23 de mayo de 2019

143. La calle


Largas, breves, con hermosas casas con patio al frente, repletas de edificios con rascacielos, con más lotes baldíos que viviendas, pavimentadas en concreto asfáltico, concreto hidráulico, adoquín, cantera, piedra, grava o simple tierra, con banquetas o sin ellas, luciendo hileras de arboledas o vacías de vegetación como en las grandes urbes mal planeadas, iluminadas o sin un solo poste de electricidad, repletas de cables de servicios o apostadas bajo la inmensidad de un cielo azul profundo, en medio de la guerra o gozando el privilegio de la paz.
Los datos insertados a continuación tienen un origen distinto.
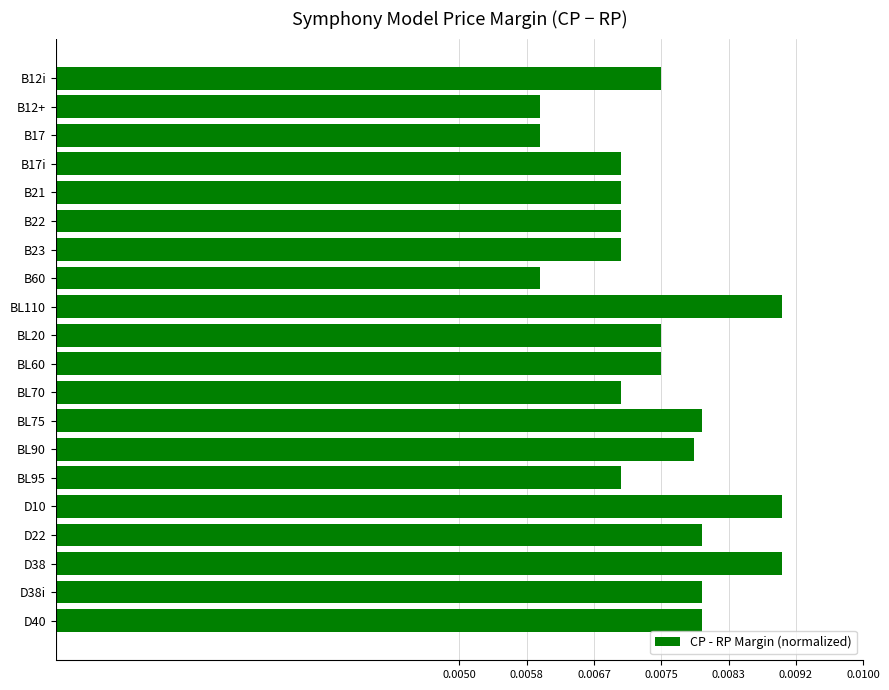

What is the label of the 13th bar from the top?

BL75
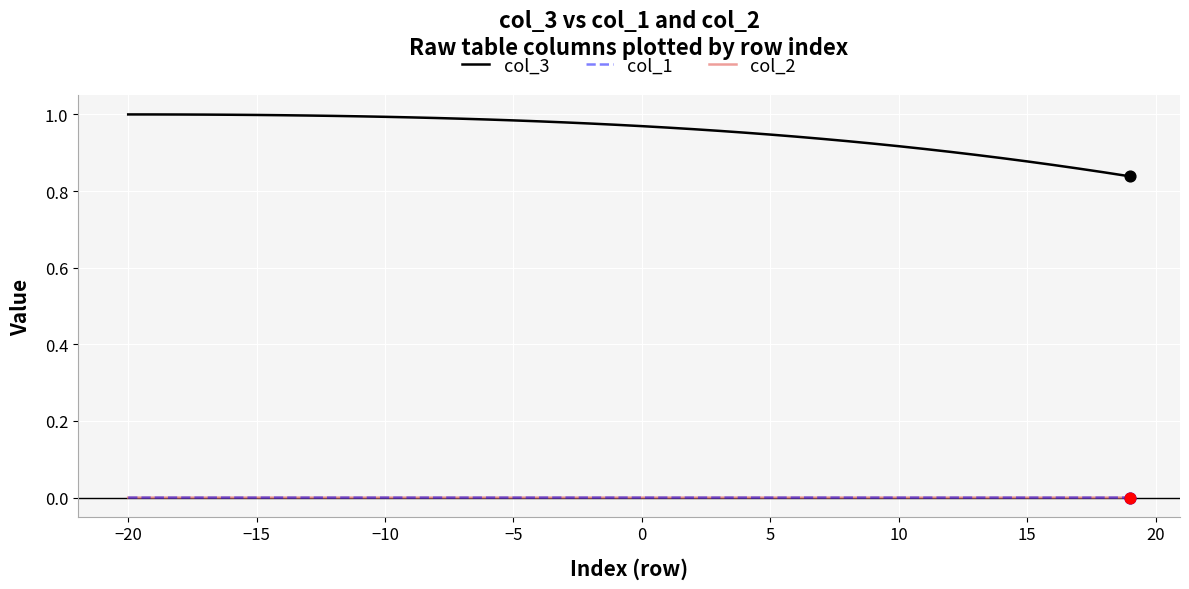

True or false: col_1 and col_3 intersect in this chart.

False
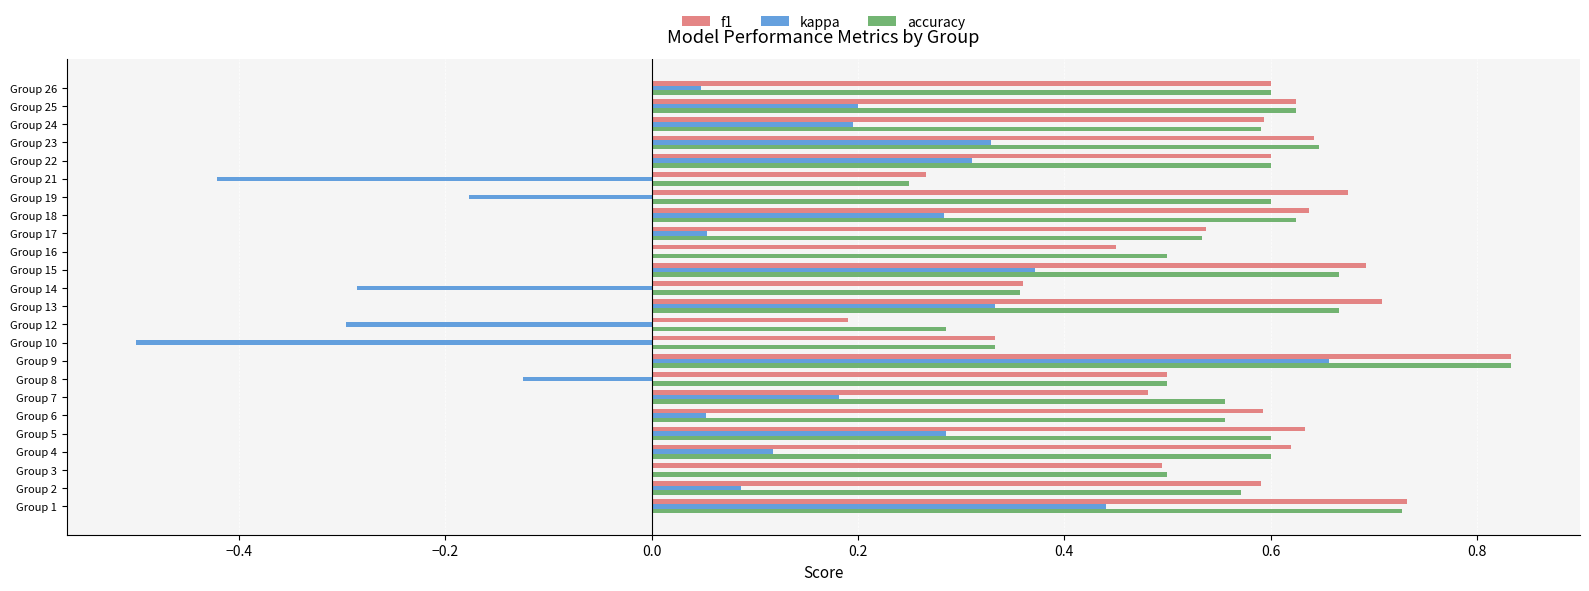

True or false: accuracy has a value of 0.6 at Group 5.

True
         La calle es parte de un entorno que nos configura como individuos desde nuestros relatos en trayectos cotidianos. La calle nos forma en la vida, para bien o para mal. En la calle se vive la vida y también se pierde. Curiosamente las calles que más transitamos son las que menos recuerdos nos traen. Aquellas memorias que involucran una calle son las que vivimos en la infancia, porque en ellas depositamos la inocencia de creer.
         Las calles, desde que son calles, han dado un orden al desarrollo de la civilización en la conformación de las ciudades, porque se trataba de espacios donde pudiera transitar el peatón para trasladarse de un punto a otro con mayor facilidad. Su importancia fue tal que con el desarrollo de la ingeniería se pudieron modernizar las antiguas calles de tierra y grava por complejas estructuras de varias capas, como ocurrió con los caminos de Roma, muchos de los cuales aún existen a pesar de tener más de dos mil años.
         Hay quienes también hemos sido hijos de la calle: porque ahí pasamos la mayor parte del tiempo, porque no tenemos un hogar, porque este sistema que rige nuestra época nos obliga a volver a casa solo para dormir, porque en la calle también está la vida y nos nutre el movimiento del mundo más que el claustro del hogar.
         En el fondo la calle te curte de muchas formas. Ahí tenemos nuestras primeras caídas (tal vez con algunas fracturas) y aprendimos que no es prudente andar en patines en una pendiente. Ahí jugamos y conocimos la convivencia con otros hijos de la calle, sumidos en la diversión hasta que oscurecía y escuchábamos el llamado a casa. En la calle también vivimos la violencia que marca nuestros tiempos y nos abruma. En la calle hemos visto la vida y la muerte de muchas maneras.
         Me declaro hija de la calle, primero por orfandad. La calle me enseñó que la vida tiene un valor en su misterio, aunque yo renuncie a la vida y la existencia. En la calle aprendí de la solidaridad y la indiferencia, de la empatía y la agresión. Entendí que la calle también es un repositorio de memorias y se roban un poco de nosotros para cobrar sentido más allá de su traza. Finalmente una calle también está expuesta a morir en el silencio.